Traditionally, most cases of localised prostate cancer were thought to be solely composed of adenocarcinoma, with epithelial cancer cells in direct contact with the surrounding stromal microenvironment. However, there is increasing recognition that other histological patterns can be present in the same tumour. This includes intraductal carcinoma of the prostate (IDC-P), where tumour cells grow within normal ducts and acini instead of the stroma. Although IDC-P is associated with poor prognosis, it has long been overlooked and not routinely reported by pathologists. Therefore, we sought to define the prevalence and biological relevance of IDC-P in high risk prostate cancer.

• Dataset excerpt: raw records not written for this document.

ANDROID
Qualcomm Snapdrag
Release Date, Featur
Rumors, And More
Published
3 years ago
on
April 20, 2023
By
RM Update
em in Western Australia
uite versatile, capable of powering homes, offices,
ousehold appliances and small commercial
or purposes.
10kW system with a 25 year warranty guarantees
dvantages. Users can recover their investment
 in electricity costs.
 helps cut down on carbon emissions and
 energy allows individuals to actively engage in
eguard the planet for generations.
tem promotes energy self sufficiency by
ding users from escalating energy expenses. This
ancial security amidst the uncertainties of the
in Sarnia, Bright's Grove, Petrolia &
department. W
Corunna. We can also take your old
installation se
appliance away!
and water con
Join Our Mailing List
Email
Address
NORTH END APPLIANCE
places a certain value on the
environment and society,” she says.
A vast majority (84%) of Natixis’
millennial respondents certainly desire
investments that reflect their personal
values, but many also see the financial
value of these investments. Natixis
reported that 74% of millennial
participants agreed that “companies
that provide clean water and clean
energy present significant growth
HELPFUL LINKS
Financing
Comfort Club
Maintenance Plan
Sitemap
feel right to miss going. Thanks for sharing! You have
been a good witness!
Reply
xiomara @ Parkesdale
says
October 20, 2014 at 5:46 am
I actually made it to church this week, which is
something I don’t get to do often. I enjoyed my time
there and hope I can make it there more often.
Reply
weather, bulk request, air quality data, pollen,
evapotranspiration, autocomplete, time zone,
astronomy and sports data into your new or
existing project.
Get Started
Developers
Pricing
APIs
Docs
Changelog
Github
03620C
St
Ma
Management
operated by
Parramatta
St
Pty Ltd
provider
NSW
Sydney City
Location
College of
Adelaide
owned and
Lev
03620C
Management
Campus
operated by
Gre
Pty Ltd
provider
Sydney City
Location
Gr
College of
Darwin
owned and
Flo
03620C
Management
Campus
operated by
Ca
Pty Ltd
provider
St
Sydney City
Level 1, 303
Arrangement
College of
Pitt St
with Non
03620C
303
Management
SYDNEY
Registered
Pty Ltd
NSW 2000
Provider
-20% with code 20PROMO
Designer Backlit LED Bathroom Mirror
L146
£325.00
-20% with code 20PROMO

To determine the prevalence of IDC-P, we conducted a systematic review according to PRISMA guidelines. This analysis of >7000 patient specimens revealed that the prevalence of IDC-P rises from 2.1% in low-risk cohorts to 56.0% in cohorts that developed metastatic or recurrent disease. Since these data showed that IDC-P is a common feature of high risk prostate cancer, we studied the biological features of IDC-P using primary patient-derived xenografts (PDXs). IDC-P was successfully grown in PDXs from men with high risk and/or familial prostate cancer for up to 800 days, demonstrating the persistence of this grown pattern of prostate cancer in vivo. In classical castration-hormone regeneration experiments, we showed that IDC-P contains a subset of “castrate tolerant” cells that withstand androgen deprivation and can subsequently repopulate the tumour, confirming their tumourigenicity. Finally, we used whole genome sequencing to compare the genomic features of matched IDC-P and adenocarcinoma that was microdissected from patient specimens. These data showed that the two pathologies arise from a common tumour clone and then diverge with cancer evolution.
In summary, greater recognition and reporting of IDC-P is warranted. New experimental models that mimic the unique microenvironment of this distinctive form of prostate cancer are required.